Lines below that hold the word "SELECT" must be copied in full.
=== Extracted records ===
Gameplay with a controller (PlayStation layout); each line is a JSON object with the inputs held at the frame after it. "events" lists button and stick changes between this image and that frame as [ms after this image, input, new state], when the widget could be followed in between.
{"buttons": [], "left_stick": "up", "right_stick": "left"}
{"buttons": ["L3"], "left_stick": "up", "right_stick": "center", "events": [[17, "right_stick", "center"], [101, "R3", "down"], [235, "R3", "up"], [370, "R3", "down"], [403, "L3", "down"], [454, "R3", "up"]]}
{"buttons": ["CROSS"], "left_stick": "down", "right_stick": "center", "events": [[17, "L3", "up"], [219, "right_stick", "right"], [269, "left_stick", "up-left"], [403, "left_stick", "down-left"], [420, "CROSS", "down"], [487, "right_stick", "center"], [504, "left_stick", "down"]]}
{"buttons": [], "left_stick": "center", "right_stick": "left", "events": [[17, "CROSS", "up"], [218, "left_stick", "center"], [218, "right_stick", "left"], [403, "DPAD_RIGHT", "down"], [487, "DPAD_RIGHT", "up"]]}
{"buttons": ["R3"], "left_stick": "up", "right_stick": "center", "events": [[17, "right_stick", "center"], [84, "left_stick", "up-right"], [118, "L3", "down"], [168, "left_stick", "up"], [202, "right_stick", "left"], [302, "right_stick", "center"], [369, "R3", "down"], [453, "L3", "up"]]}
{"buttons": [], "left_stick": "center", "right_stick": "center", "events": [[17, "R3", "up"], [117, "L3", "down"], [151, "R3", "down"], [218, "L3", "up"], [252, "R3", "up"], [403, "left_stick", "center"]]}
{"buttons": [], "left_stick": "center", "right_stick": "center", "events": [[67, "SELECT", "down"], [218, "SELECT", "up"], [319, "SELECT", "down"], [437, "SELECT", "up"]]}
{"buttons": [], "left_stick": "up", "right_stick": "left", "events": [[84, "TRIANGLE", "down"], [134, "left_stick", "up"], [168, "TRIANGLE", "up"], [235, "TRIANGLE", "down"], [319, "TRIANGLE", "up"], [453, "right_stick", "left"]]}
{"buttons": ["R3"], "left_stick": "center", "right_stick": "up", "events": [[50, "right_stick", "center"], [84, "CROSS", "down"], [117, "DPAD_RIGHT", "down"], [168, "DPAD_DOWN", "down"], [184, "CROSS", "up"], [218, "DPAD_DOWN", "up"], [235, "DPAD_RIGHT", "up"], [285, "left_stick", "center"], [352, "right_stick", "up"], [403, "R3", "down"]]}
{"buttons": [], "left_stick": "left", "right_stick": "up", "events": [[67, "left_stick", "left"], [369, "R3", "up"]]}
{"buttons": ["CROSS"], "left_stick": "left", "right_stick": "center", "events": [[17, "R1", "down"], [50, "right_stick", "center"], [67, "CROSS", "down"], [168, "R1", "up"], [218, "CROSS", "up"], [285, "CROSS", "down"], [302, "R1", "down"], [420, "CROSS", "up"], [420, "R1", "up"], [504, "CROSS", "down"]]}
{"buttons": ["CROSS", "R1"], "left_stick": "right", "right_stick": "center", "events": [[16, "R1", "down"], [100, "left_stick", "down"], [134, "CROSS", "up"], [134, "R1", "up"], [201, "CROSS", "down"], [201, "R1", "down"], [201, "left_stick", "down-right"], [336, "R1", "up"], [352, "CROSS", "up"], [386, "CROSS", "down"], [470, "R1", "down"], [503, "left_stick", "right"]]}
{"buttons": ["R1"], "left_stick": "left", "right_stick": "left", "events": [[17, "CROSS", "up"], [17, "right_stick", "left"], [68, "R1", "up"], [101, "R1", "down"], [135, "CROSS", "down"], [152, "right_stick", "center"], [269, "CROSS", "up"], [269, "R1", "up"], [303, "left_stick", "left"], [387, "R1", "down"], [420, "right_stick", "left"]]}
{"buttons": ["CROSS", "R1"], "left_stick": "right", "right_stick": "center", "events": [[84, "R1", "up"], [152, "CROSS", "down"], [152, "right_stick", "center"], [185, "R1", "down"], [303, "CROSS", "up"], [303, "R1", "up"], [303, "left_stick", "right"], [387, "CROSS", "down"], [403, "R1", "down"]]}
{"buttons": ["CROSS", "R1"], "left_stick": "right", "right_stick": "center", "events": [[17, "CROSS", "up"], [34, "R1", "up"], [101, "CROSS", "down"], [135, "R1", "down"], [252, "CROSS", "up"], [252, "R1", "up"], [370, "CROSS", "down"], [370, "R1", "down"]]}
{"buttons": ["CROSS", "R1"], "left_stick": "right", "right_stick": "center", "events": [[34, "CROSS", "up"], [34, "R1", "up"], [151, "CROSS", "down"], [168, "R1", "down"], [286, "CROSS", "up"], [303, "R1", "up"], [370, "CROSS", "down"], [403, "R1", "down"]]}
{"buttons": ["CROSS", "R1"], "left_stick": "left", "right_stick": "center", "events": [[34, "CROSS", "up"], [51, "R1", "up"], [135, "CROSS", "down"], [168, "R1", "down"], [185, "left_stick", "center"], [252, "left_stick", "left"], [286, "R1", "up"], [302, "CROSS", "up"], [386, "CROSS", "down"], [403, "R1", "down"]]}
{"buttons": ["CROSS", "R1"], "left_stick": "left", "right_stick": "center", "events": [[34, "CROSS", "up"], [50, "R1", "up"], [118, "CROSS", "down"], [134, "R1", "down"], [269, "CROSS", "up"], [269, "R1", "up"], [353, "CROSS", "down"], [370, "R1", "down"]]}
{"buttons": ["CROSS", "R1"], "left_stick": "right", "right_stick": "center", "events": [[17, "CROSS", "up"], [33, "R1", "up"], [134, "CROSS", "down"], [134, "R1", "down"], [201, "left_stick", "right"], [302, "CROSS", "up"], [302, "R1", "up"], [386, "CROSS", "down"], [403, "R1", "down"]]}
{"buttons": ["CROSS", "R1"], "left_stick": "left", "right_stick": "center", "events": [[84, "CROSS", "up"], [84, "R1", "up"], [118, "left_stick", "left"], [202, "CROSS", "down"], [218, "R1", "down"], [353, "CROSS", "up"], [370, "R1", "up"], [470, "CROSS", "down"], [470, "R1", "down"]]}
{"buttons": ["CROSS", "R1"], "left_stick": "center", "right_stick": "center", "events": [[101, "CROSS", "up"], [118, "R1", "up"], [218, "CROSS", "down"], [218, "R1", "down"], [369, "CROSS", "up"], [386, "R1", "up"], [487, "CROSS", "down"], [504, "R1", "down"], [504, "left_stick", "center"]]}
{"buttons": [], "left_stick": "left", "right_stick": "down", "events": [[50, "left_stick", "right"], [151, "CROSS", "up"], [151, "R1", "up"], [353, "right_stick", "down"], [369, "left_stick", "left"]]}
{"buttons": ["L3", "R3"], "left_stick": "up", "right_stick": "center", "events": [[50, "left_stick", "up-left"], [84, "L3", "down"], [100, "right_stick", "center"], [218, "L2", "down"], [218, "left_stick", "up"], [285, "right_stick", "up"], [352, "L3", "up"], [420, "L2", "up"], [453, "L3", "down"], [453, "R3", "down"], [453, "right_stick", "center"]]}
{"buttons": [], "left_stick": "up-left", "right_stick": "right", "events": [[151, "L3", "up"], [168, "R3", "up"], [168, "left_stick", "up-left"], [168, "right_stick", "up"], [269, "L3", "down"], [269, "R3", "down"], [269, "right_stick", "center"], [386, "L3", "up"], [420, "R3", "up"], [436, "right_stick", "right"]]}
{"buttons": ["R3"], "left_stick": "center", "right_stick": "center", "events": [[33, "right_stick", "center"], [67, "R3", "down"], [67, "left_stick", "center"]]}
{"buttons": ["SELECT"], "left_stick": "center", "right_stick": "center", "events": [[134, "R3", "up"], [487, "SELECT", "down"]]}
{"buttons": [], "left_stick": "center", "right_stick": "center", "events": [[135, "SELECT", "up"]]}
===
Output below:
{"buttons": [], "left_stick": "center", "right_stick": "center", "events": [[67, "SELECT", "down"], [218, "SELECT", "up"], [319, "SELECT", "down"], [437, "SELECT", "up"]]}
{"buttons": ["SELECT"], "left_stick": "center", "right_stick": "center", "events": [[134, "R3", "up"], [487, "SELECT", "down"]]}
{"buttons": [], "left_stick": "center", "right_stick": "center", "events": [[135, "SELECT", "up"]]}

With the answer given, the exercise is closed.